__Work order A__.
Retype the mesh network passage word for word, starting with "When there are many wireless" and going on through "two interfering signals.".
__Work order B__.
Extend the passage on mesh networks and router channels by writing what comes after its final sentence.

__Exercise text__.
● ● ● ● ●
Increased performance with additional routers comes with the added expense of more equipment. In addition, it can be more complicated to set up, since there may need to be an additional router or firewall, in the case of a gateway to the Internet, or an Ethernet switch and additional configuration to mesh over the Ethernet connection between routers.
When there are many wireless devices on the same channel, they can start interfering with each other. Mesh networks have this problem, because wireless mesh relies on all routers sharing the same channel. If there are some routers with many, many wireless connections from nearby sites, then they can be overloaded.
Routers can get overloaded with too many signals. This problem is related to what happens when you have a single router provide mesh links and an Access Point - it is trying to do too many things. When there are many, many connections, the router can become overloaded and slow down while trying to make so many connections. This gets worse as networks get more and more dense, and many routers try to speak at the same time. If two routers that cannot hear each other try to speak to a third that can hear them both, it will have to sort out two interfering signals.
Creating clusters of mesh networks on separate channels can reduce the number of connections on a mesh. It creates smaller mesh networks that have fewer routers, so the number of signals decreases, and reduces the amount of wireless interference.
Solution 1: Create smaller mesh networks on separate channels. This requires several sites on the border or edges of the two networks to have two routers - each configured for the different wireless channel. These routers are then bridged together with an Ethernet cable for a high-bandwidth link between the two sub-networks.
Solution 2: Make router hubs use multiple channels. When creating central hubs for more bandwidth to Internet gateways or application servers, you can split the network into segments on separate channels. This can solve interference issues on the building or tower that has multiple routers - since wireless interference increases when routers are very close together.
● ● ● ● ●
__Material supplied__.

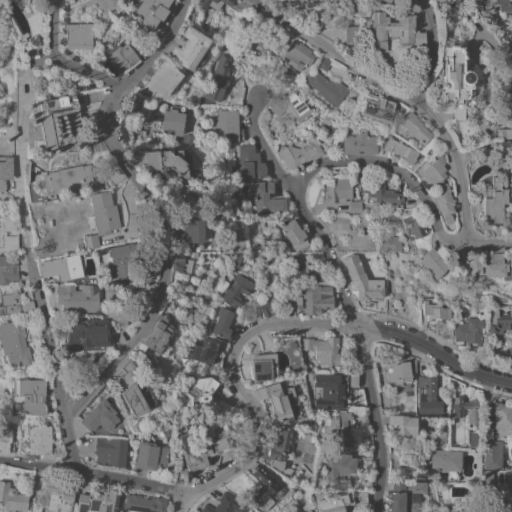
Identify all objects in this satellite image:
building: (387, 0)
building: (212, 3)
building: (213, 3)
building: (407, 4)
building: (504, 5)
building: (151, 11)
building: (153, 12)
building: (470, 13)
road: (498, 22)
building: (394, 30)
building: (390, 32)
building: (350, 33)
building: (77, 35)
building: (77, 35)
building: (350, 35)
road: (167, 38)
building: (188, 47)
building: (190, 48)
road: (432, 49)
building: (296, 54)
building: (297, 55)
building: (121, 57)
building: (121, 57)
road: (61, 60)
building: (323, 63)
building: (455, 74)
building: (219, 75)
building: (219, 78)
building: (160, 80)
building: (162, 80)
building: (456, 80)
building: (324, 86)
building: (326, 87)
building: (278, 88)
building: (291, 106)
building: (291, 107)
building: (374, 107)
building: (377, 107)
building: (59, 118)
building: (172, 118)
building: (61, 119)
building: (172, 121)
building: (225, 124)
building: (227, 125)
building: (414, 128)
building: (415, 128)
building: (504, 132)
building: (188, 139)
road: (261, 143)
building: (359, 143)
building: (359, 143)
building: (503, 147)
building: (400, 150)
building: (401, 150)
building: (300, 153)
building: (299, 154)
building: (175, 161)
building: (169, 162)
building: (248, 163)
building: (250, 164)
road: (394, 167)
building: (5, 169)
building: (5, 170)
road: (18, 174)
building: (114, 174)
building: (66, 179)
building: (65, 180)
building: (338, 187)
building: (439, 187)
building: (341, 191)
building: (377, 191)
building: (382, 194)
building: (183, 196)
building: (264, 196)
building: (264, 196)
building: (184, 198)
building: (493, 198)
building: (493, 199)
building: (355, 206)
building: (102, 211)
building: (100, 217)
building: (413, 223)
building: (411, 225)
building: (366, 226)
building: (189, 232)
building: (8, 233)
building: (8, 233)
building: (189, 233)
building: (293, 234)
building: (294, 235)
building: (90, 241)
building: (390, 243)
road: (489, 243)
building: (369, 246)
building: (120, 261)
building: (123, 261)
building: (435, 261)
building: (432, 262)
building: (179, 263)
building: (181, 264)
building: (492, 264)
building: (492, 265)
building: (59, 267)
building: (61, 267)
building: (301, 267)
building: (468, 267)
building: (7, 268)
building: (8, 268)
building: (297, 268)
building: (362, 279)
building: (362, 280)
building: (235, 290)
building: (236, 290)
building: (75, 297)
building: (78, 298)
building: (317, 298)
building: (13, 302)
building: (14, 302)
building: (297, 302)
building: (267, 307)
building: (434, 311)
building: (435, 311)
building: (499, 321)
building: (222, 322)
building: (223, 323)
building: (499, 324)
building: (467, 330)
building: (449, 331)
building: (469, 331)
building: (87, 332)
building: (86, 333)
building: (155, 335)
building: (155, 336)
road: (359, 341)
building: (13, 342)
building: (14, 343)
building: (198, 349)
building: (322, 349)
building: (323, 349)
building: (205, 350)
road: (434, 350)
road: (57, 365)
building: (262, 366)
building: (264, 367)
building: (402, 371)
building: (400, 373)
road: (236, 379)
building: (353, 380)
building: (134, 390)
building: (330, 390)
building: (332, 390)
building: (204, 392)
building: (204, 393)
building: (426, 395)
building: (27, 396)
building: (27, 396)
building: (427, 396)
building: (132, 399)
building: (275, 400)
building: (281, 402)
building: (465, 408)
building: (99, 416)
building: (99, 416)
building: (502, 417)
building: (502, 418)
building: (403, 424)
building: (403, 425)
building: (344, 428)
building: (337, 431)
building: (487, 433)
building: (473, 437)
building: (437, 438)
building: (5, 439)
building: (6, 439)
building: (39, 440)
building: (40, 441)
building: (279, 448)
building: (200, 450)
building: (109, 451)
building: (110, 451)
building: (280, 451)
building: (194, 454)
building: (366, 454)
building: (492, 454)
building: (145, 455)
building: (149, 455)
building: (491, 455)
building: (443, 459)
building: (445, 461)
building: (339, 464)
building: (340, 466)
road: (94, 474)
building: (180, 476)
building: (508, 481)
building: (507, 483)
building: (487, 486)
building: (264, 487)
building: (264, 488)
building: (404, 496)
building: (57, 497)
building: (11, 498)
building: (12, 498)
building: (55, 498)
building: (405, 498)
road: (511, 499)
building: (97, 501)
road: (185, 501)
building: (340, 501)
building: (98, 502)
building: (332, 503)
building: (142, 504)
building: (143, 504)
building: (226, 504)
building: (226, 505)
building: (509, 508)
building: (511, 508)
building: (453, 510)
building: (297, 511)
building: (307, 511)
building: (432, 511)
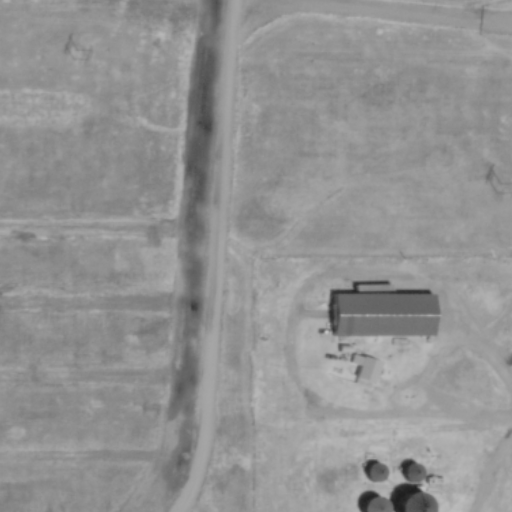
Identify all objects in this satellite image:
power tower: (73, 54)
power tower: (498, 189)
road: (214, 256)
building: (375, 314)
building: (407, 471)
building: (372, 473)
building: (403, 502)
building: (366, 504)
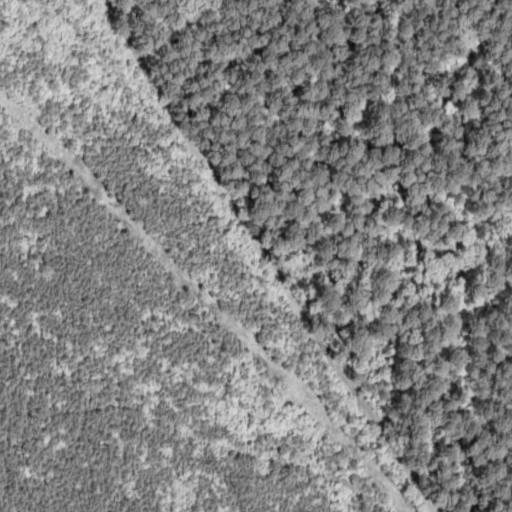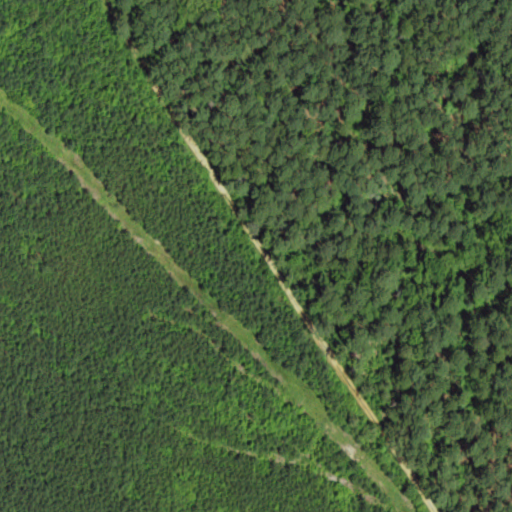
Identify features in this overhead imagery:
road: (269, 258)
● ● ● ● ●
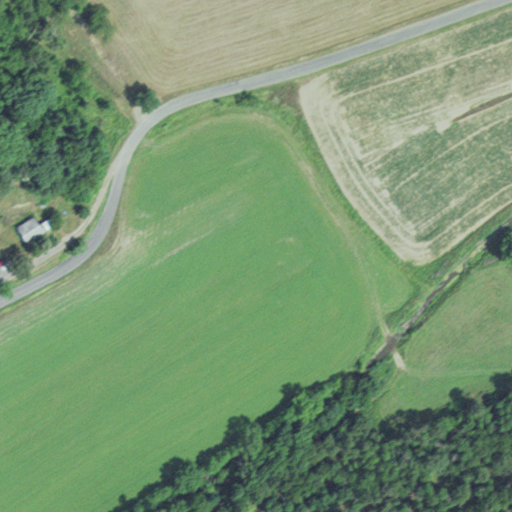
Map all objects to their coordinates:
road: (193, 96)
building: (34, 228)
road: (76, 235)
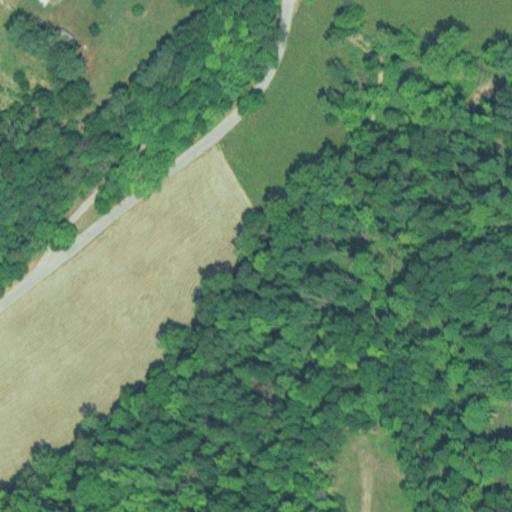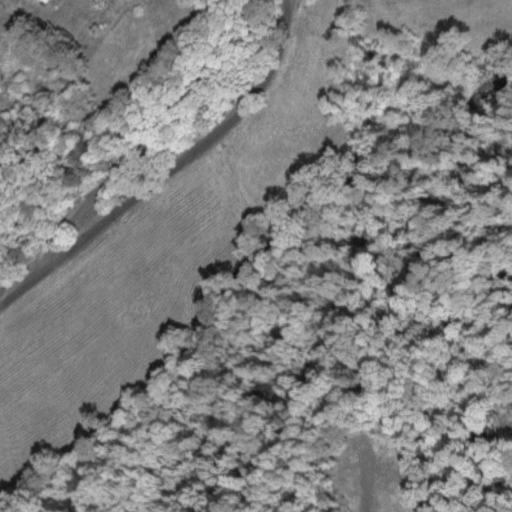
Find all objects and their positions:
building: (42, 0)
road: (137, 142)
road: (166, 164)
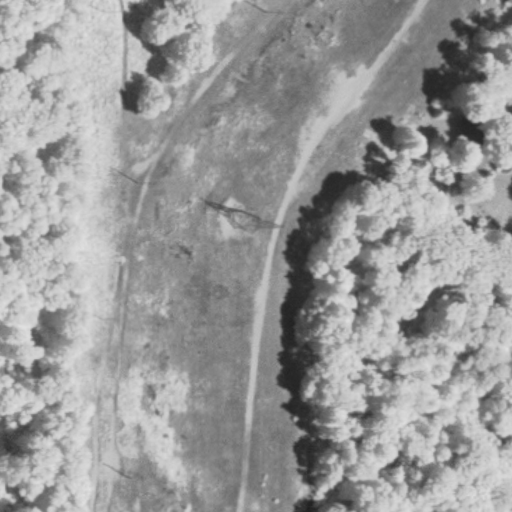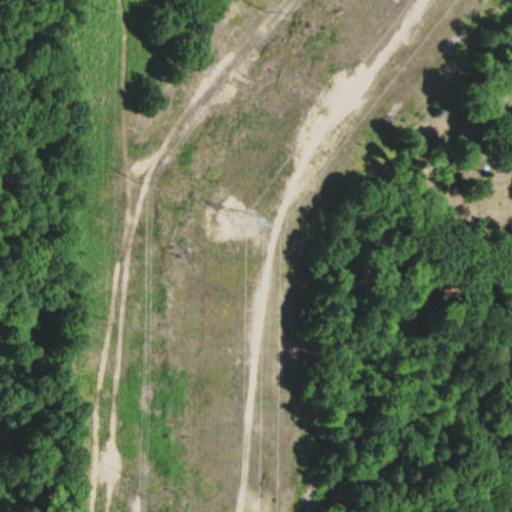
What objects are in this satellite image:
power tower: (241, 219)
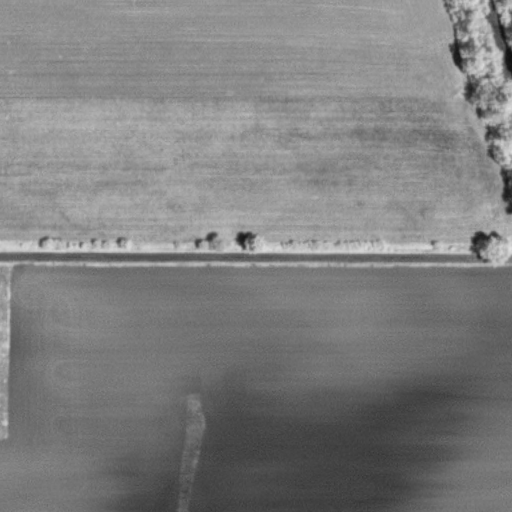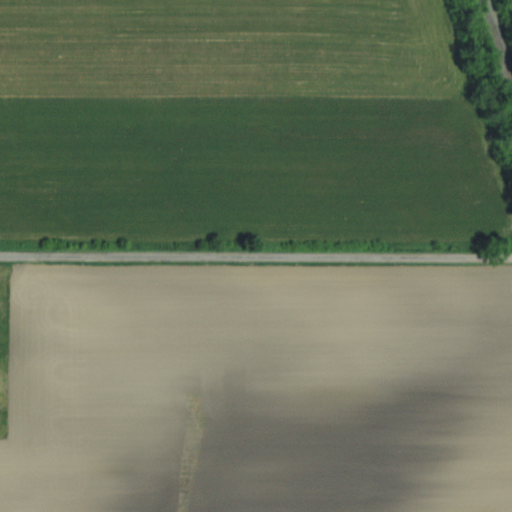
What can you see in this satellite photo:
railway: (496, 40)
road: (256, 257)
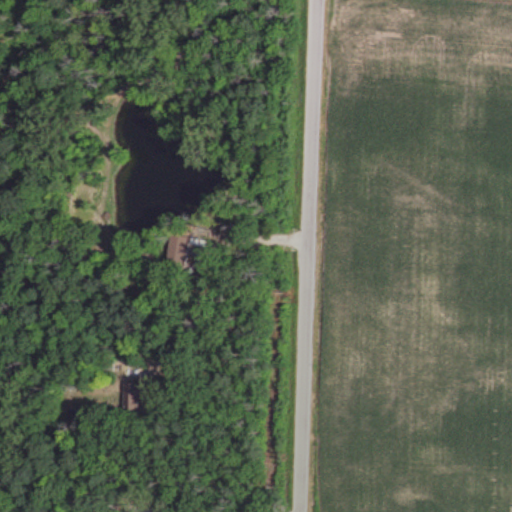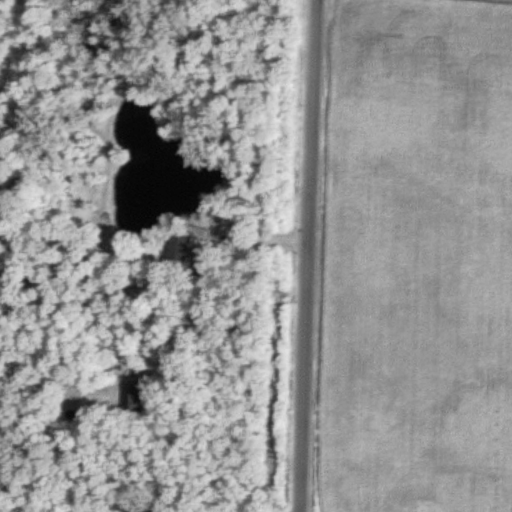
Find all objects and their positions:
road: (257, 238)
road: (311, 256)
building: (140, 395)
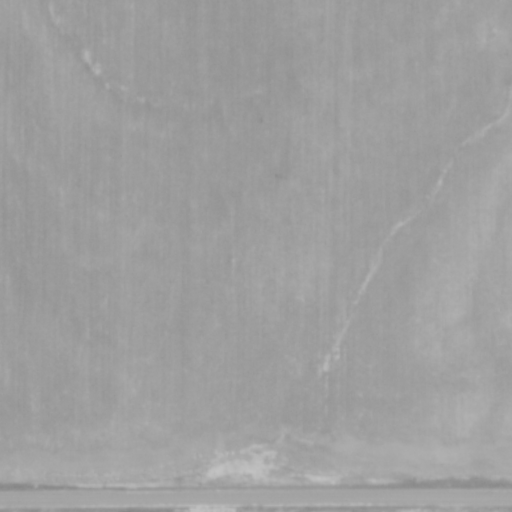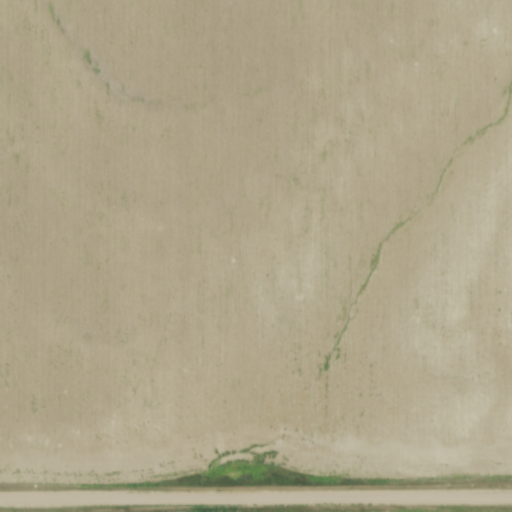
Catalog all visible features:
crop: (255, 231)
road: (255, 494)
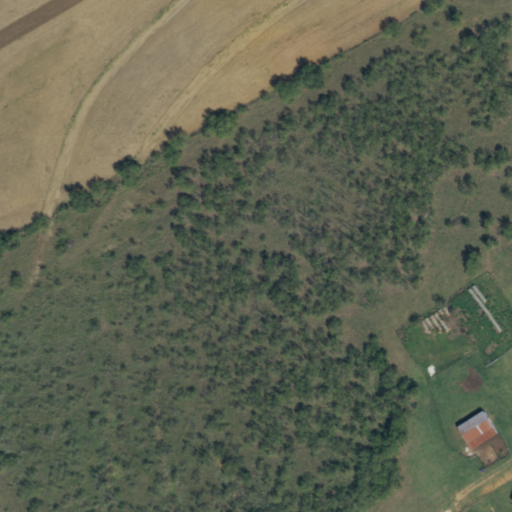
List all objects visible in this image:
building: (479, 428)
● ● ● ● ●
__Written answer A__.
When there are many wireless devices on the same channel, they can start interfering with each other. Mesh networks have this problem, because wireless mesh relies on all routers sharing the same channel. If there are some routers with many, many wireless connections from nearby sites, then they can be overloaded.
Routers can get overloaded with too many signals. This problem is related to what happens when you have a single router provide mesh links and an Access Point - it is trying to do too many things. When there are many, many connections, the router can become overloaded and slow down while trying to make so many connections. This gets worse as networks get more and more dense, and many routers try to speak at the same time. If two routers that cannot hear each other try to speak to a third that can hear them both, it will have to sort out two interfering signals.

__Written answer B__.
With certain wireless channels in different parts of the community, the network becomes more complicated and less dynamic. This requires more planning, and can make things more difficult to set up or fix as the network grows.
AP (Access Point): device that allows wireless devices to connect to a wired network using Wi-Fi or related standards.
Ad-hoc Network / Device Network: On some devices (e.g. laptops) some available network connections are shown as computer to computer networks. These are networks that may be ad-hoc mesh networks or point to point links between computers for small file sharing. The term “ad-hoc” can also refer to unplanned, decentralized network connections.
Antenna: Converts electrical signals to radio waves. It is normally connected to a radio transmitter or radio receiver, and is the interface between the electrical signals in the radio, and the movement of the signals through the air.
Client Device: The device with a wifi radio that you use to connect to a wireless access point, e.g. a computer, cell phone or tablet device.
Ethernet: A type of networking protocol - it defines the types of cables and connections that are used to wire computers, switches, and routers together. Most often Ethernet cabling is Category 5 or 6, made up of twisted pair wiring similar to phone cables.
Node: An individual device in a mesh network.
Router: A device that determines how messages move through a computer network.
This document is designed to accompany Types of Wireless Networks and Wireless Challenges. Use it a set of basic rules for setting up your network, or troubleshooting problems. Remember that not all guidelines will apply to your network - but as it grows and expands, it may be necessary to change things around!